START Source text
Mysql case analysis of transaction isolation level

Many friends have always been confused about the isolation level of MySQL. In fact, this question is not difficult at all. The key is how to explain it! Just looking at the theory will definitely make you dizzy, but if we demonstrate it through some actual SQL, you will find that it is so simple!

Today, I would like to demonstrate the transaction isolation level problem in MySQL through a few simple cases.

1. Theory

There are four types of transaction isolation levels in MySQL, as follows:

• SERIALIZABLE
• Repeatable Read
• READ COMMITTED
• READ UNCOMMITTED

The meanings of the four different isolation levels are as follows:

SERIALIZABLE

If the isolation level is serialized, users execute the current transaction sequentially one after another. This isolation level provides maximum isolation between transactions.

REPEATABLE READ

At the repeatable read isolation level, transactions are not considered to be a sequence. However, the changes in the currently executing transaction are still not visible to the outside world. That is, if the user executes the same SELECT statement several times in another transaction, the result is always the same. (Because the data changes generated by the transaction being executed cannot be seen externally).

READ COMMITTED

The READ COMMITTED isolation level is less secure than the REPEATABLE READ isolation level. Transactions at the READ COMMITTED level can see changes made to data by other transactions. That is, during transaction processing, if other transactions modify the corresponding tables, multiple SELECT statements in the same transaction may return different results.

READ UNCOMMITTED

READ UNCOMMITTED provides minimal isolation between transactions. In addition to being prone to phantom read operations and non-repeatable read operations, transactions at this isolation level can read data that other transactions have not yet committed. If this transaction uses uncommitted changes from other transactions as the basis for calculations, and those uncommitted changes are undone by their parent transactions, this will result in a large amount of data changes.

In MySQL database, the default transaction isolation level is REPEATABLE READ

2. SQL Practice

Next, we will verify the above theory to the readers through a few simple SQL statements.

2.1 Check the isolation level

You can view the default global isolation level of the database instance and the isolation level of the current session through the following SQL:

Before MySQL 8, use the following command to view the MySQL isolation level:

SELECT @@GLOBAL.tx_isolation, @@tx_isolation;

The query results are as follows:

As you can see, the default isolation level is REPEATABLE-READ, both for the global isolation level and the current session isolation level.
END Source text
*Problems to work on:*
a) According to the MySQL isolation-level text, why does running the same SELECT statement several times under REPEATABLE READ always give the same result? Answer in one to three sentences.
b) Reproduce the passage of the MySQL isolation-level text that opens with the words containing "Before MySQL 8, use" and closes with "session isolation level.".
The material after this point has no connection to the MySQL isolation-level text.
START Provided records
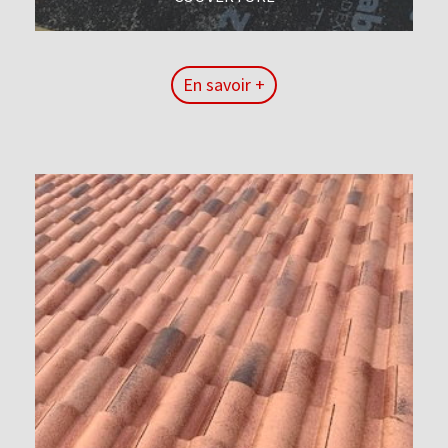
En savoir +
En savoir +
END Provided records
START Provided records
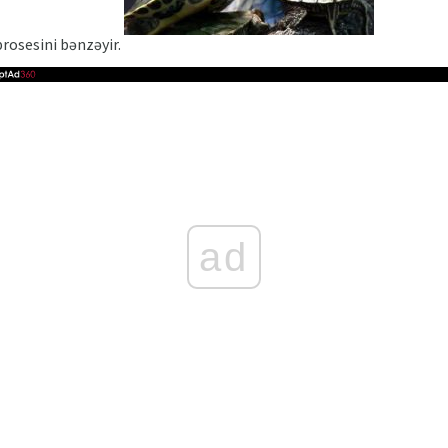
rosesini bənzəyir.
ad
END Provided records
*Solutions by task:*
a) Under REPEATABLE READ, the changes made by a transaction that is still executing cannot be seen from outside it. So if the same SELECT statement is run several times in another transaction, those changes never appear, and the result stays the same.

b)
Before MySQL 8, use the following command to view the MySQL isolation level:

SELECT @@GLOBAL.tx_isolation, @@tx_isolation;

The query results are as follows:

As you can see, the default isolation level is REPEATABLE-READ, both for the global isolation level and the current session isolation level.